Updated: Apr 6, 2021
Did you know over one billion people across the globe have either little or no access to electricity? Growing up in a small village in Njoro, Kenya, this was a daily part of life for two young students until two years ago. Only juniors in high school at the time, Teresia Mwema and Hannah Wambui researched and developed ways to bring an alternative, sustainable form of electricity to their community. With support from mentors, including Morris Thuku and Peter Mokaya Tabichi, Mwema and Wambui used organic materials and dead radio batteries to create power for light bulbs and cell phone charge.

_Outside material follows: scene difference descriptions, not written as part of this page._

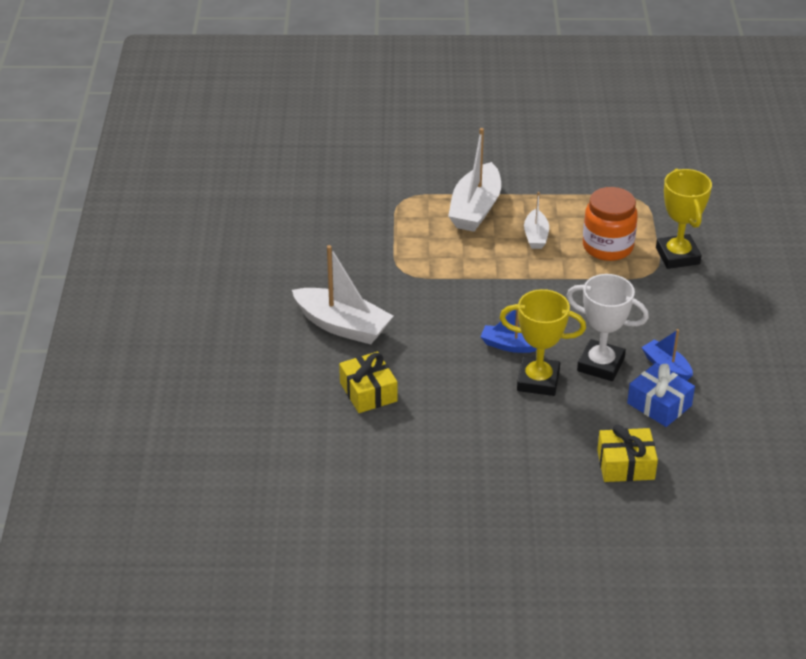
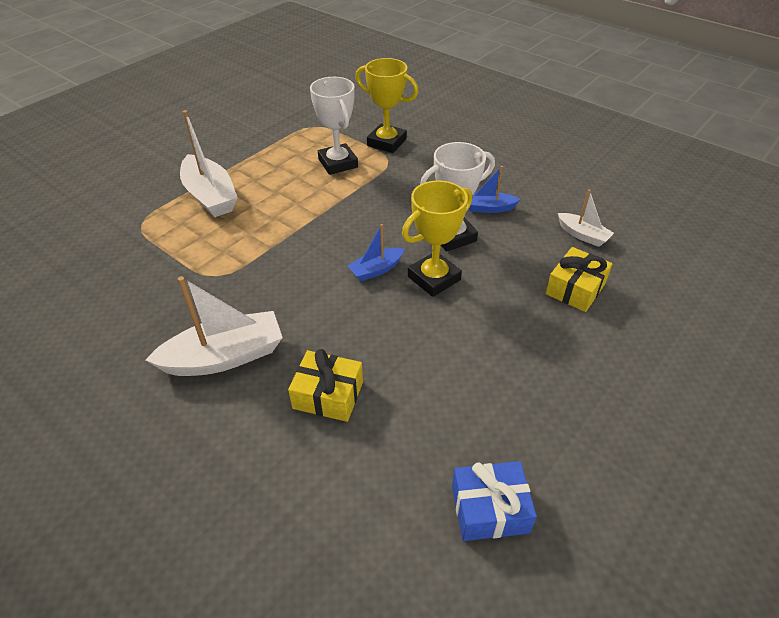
camera: 50 degrees left, 5 degrees up
white boat [524,192,549,249] -> white boat moved to [558,189,614,247]
orange jar [583,187,638,261] -> white trophy [310,77,358,175]
blue gift [627,363,695,427] -> blue gift moved to [452,461,537,541]

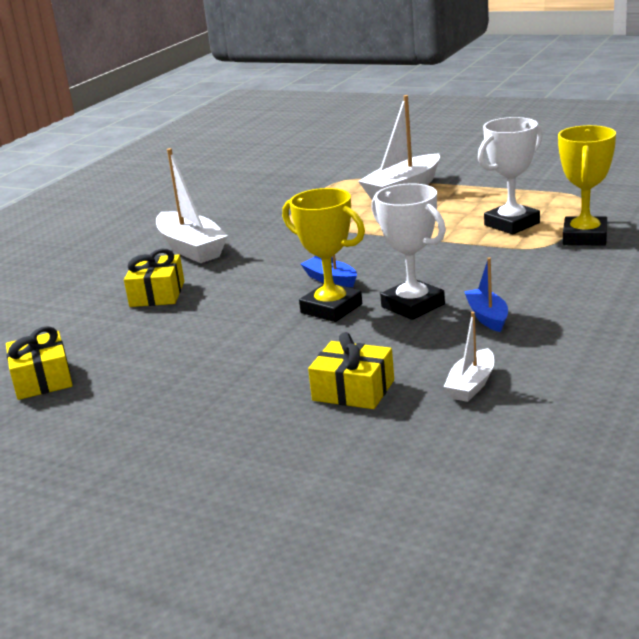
camera: 80 degrees right, 20 degrees down
blue gift [452,461,537,541] -> yellow gift [6,326,73,400]

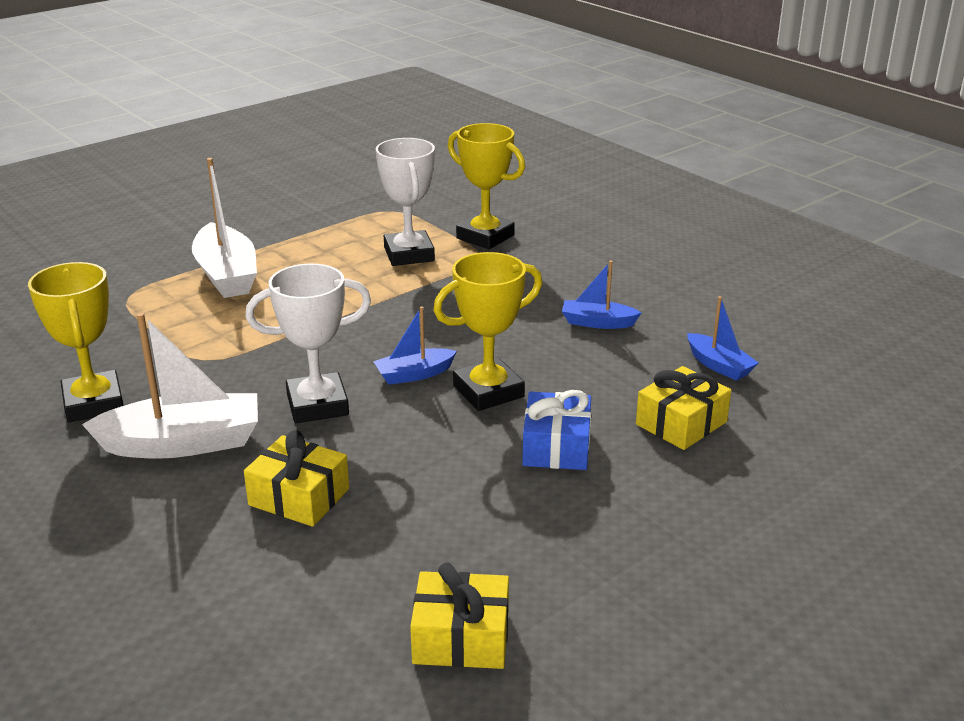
camera: 70 degrees left, 5 degrees up
white trophy [371,183,446,320] -> white trophy moved to [245,263,371,423]
white boat [444,312,494,402] -> blue boat [687,296,759,381]
none -> yellow trophy [28,262,124,422]
none -> blue gift [522,390,591,470]

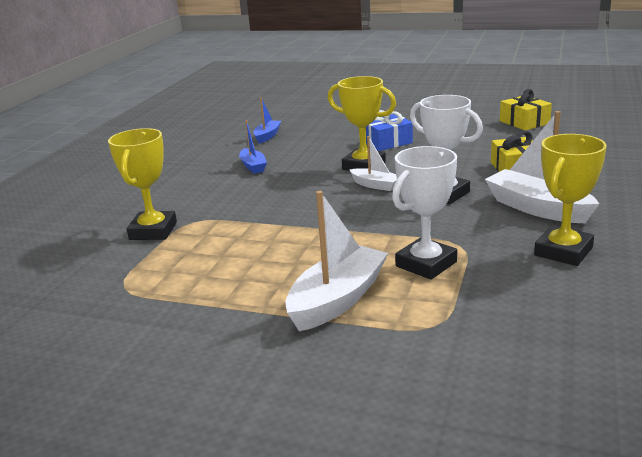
camera: 120 degrees left, 5 degrees down
blue boat [373,306,457,385] -> white boat [349,136,397,191]
white trophy [376,138,435,266] -> white trophy moved to [392,146,457,280]
yellow gift [636,366,731,450] -> none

The conversation to visit Chattanooga initially began this past spring when the PEF Innovation Hub started to coordinate with Morris, Mwema, and Wambui about speaking to students in Hamilton County's VW eLabs about their story. Earlier this week, Mwema and Wambiu had the opportunity to share their experience with students at STEM School Chattanooga. Both women, who met in school, shared their personal stories of struggles, challenges, and achievements while growing up in Njoro. As children, walking barefoot for seven miles through hills and rocks to fetch five gallons of water was a normal routine for these ladies. “Many times, we went to school on an empty stomach,” shared Wambui, “making it difficult to concentrate in class.” The young women also walked several miles to school each day, causing them to leave as early as 3AM to make it to school on time.